La nuit était bien installée maintenant et le feu reflétait sa lueur rougeoyante sur les visages captivés de l’assistance. On pouvait sentir les longs frissons courir dans le dos de l’auditoire, qui s’amusait à se faire peur, tout en se félicitant d’habiter si loin de Saint Pierre.
- « Avant de commettre son crime il parlait aux esprits, au milieu même de la rue de sa victime. Pierre Payet l’a vu faire, en pleine nuit, 3 jours avant d’être cambriolé. Un ami qui travaille à la police, m’a raconté qu’il brulait du camphre et qu’il utilisait un jeu de cartes et des bougies. Saint Ange passait la carte de roi de pique dans la flamme pour interroger les esprits », Firmin accompagna ses paroles d’un geste vif sur les flammes de l’âtre et Joséphine sursauta.
- « Après ca, ils entraient chez les gens. Tout le monde dormait puisque ce sorcier avait empoisonné ses victimes et leurs chiens pour les faire dormir. Après ils ont commencé à tuer, et à boire le sang. Du « sirop de cadavre » ils appelaient ça ! Sitarane, était celui qui portait les coups. Il a commencé par tuer Hervé Deltel, mais son pire crime reste celui des époux Robert. Le jeune instituteur et son épouse enceinte de 6 mois ont été massacrés dans leur lit et le cadavre de Mme Robert a été souillé. »

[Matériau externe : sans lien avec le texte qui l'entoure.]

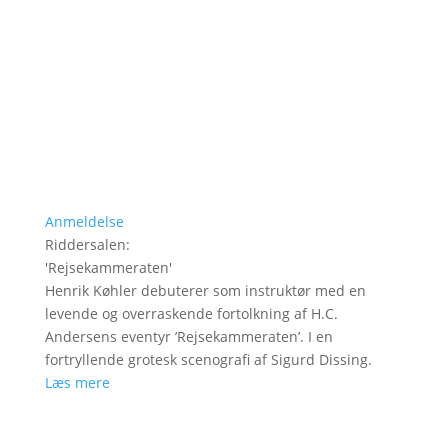
Anmeldelse
Riddersalen
:
'
Rejsekammeraten
'
Henrik Køhler debuterer som instruktør med en
levende og overraskende fortolkning af H.C.
Andersens eventyr ’Rejsekammeraten’. I en
fortryllende grotesk scenografi af Sigurd Dissing.
Læs mere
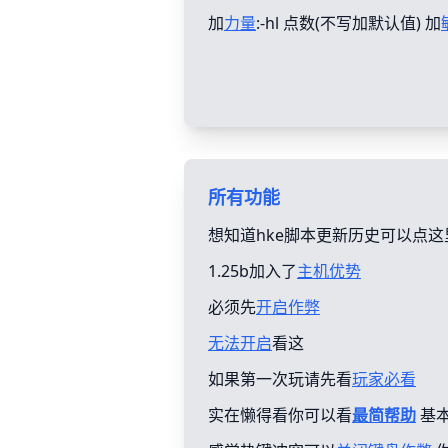
加
力量
:-hl 点数(不写加默认值) 加
所有功能
想知道hke脚本更新历史可以点这
1.25b加入了
主机优势
必须先
开启作弊
无法开启
看这
如果第一次玩请先看
玩家必看
实在懒得看你可以看
最简帮助
基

Alcide, bien que fasciné par cette histoire, l’était d’autant plus par les qualités d’orateur de son frère. La tension était à son comble lorsque, comme pour confirmer les thèses surnaturelles de ces crimes, un chien se mit à hurler à la mort. Prudent pris soin de le laisser finir sa chanson macabre et repris :
- « Mais les morts, sont revenus. Un des crimes de la bande a été déjoué par les fantômes de leurs trois victimes…Voilà comment ca c’est passé : début septembre, les scélérats avaient prévus de s’attaquer au commerçant Celly. Alors qu’ils sont entrain d’accomplir leur cérémonie des bougies en pleine rue, Saint Ange est surpris par trois personnes qui passent à environ un mètre d’eux. Il a juste le temps d’apercevoir deux hommes vêtus de blanc, ainsi qu’une femme enceinte vêtue d’une longue robe rose, mais à peine a-t-il bondit sur ses pieds, qu’elles ont disparues… Cependant, ils décident d’aller un peu plus loin et recommencent leur cérémonie. Saint Ange, déclare la voie libre et ils se rendent à la boutique de leur victime. Fontaine sort le vilebrequin de son Bertel, ils lèvent la tête et là, face à lui, il découvre horrifié les fantômes de ses trois victimes qui lui barrent le passage. »
Joséphine se signa, Alcide sourit et Firmin conclut
- « Lé trois zesprit zon sauvé à Celly ce soir là et Sitarane et sa ban dalon lé parte plus vite qu’un lavement du docteur Roussel* ! »
Toute l’assistance éclata d’un rire libérateur et la tension provoquée par les histoires de Firmin s’évapora d’un coup.
Ce qu’Alcide ne savait pas, c’est que quelques mois plus tard, il assisterait de ses yeux à l’exécution des buveurs de sang…
* Le docteur Roussel à vraiment existé. Il était Medecin dans la commune du Tampon et a été le Medecin légiste sur les crimes de Sitarane. Les histoires "paranormales" relatées ici, sont des histoires qui, à l’époque, ont réelement circulées dans la population réunionnaise.